Os portugueses têm de salvar-se de si próprios, para salvarem Portugal

domingo, 8 de março de 2009

2028. Óbidos - Um dia bem passado

Sou um tanto avesso a multidões. Talvez porque tenha tido calos nos pés, coisa de que me livrei há uns 30 e muitos anos. Mas o receio ficou... Não obstante isso, desta vez fui meter-me numa multidão imensa. E, além de não me ter acontecido percalço algum, não me arrependi.

Pois é verdade, ontem sábado resolvemos, a Isabel e eu, ir até ao VII Festival Internacional do Chocolate, em Óbidos, que fica 80km a nordeste de Lisboa e a 120, mais coisa menos coisa, de Setúbal.

Com boas auto-estradas (bem, boa, boa a A12, que a A8, embora melhor do que costuma estar, bem precisa de nova asfaltagem em grande parte do trajecto), saímos daqui, pelas 11 da manhã e, às (está por aí algum GNR da BT? Ah, não?) 12,10h.

Portanto, a tempo de irmos em busca de sítio para almoçar e, seguidamente, fazer a visita que nos propuséramos.

Não tivemos, porém, o cuidado de procurar um restaurante que tivesse aderido por completo à festa, ou seja, que tivesse organizado a ementa à base de chocolate.

Por exemplo:
Entrada: sopa de melão com chocolate - Prato de peixe: medalhões de tamboril com gambas e chocolate - Prato de carne: bife da vazia com molho de after eight - Sobremesa: gelado de baunilha e chocolate - Cocktails/bebidas: green after.

E, assim, fomos a um que apenas tinha chocolate (e que chocolate!) num excelente bolo de sobremesa.

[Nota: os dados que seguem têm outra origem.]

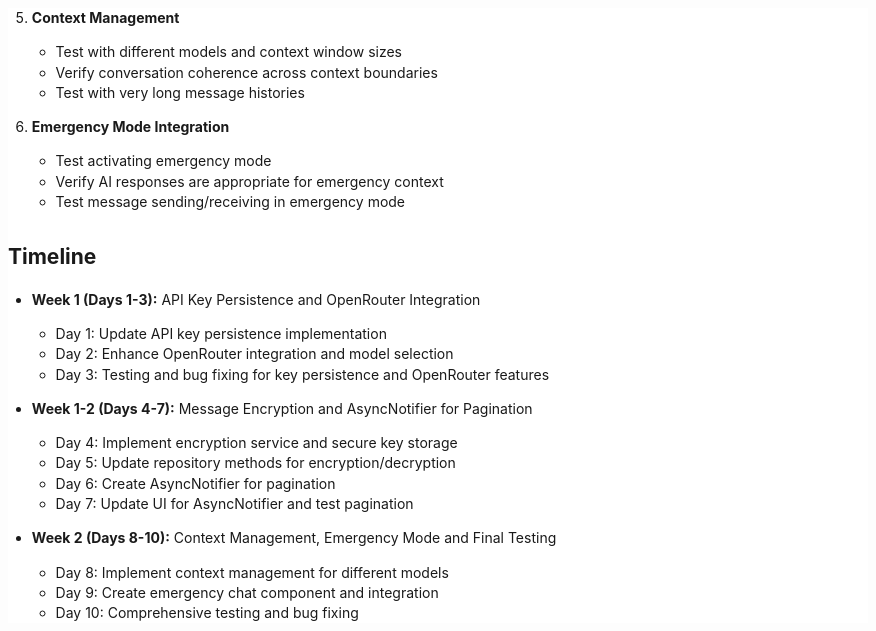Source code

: 5. **Context Management**
   - Test with different models and context window sizes
   - Verify conversation coherence across context boundaries
   - Test with very long message histories

6. **Emergency Mode Integration**
   - Test activating emergency mode
   - Verify AI responses are appropriate for emergency context
   - Test message sending/receiving in emergency mode

## Timeline

- **Week 1 (Days 1-3):** API Key Persistence and OpenRouter Integration
  - Day 1: Update API key persistence implementation
  - Day 2: Enhance OpenRouter integration and model selection
  - Day 3: Testing and bug fixing for key persistence and OpenRouter features

- **Week 1-2 (Days 4-7):** Message Encryption and AsyncNotifier for Pagination
  - Day 4: Implement encryption service and secure key storage
  - Day 5: Update repository methods for encryption/decryption
  - Day 6: Create AsyncNotifier for pagination
  - Day 7: Update UI for AsyncNotifier and test pagination

- **Week 2 (Days 8-10):** Context Management, Emergency Mode and Final Testing
  - Day 8: Implement context management for different models
  - Day 9: Create emergency chat component and integration
  - Day 10: Comprehensive testing and bug fixing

Tratou-se do
Petrarum Domus (Casa das Pedras), um bar-restaurante situado na rua principal de Óbidos e onde nos deram um bacalhau com gambas que foi de comer, chorar por mais e ficar-se mais cheio do que devia ficar um tipo da minha idade e com o meu IMC.


Mas, diga-se, aquilo estava fabuloso e, regado com um copo de vinho tinto Mundus só vos digo que... não digo mais. O serviço foi prestado por duas belas moças universitárias extremamente simpáticas e de uma eficiência que não é habitual encontrar-se por aí. Também, a subir a a descer aquelas escadas tantas vezes como elas, também eu era magrinho, ora adeus...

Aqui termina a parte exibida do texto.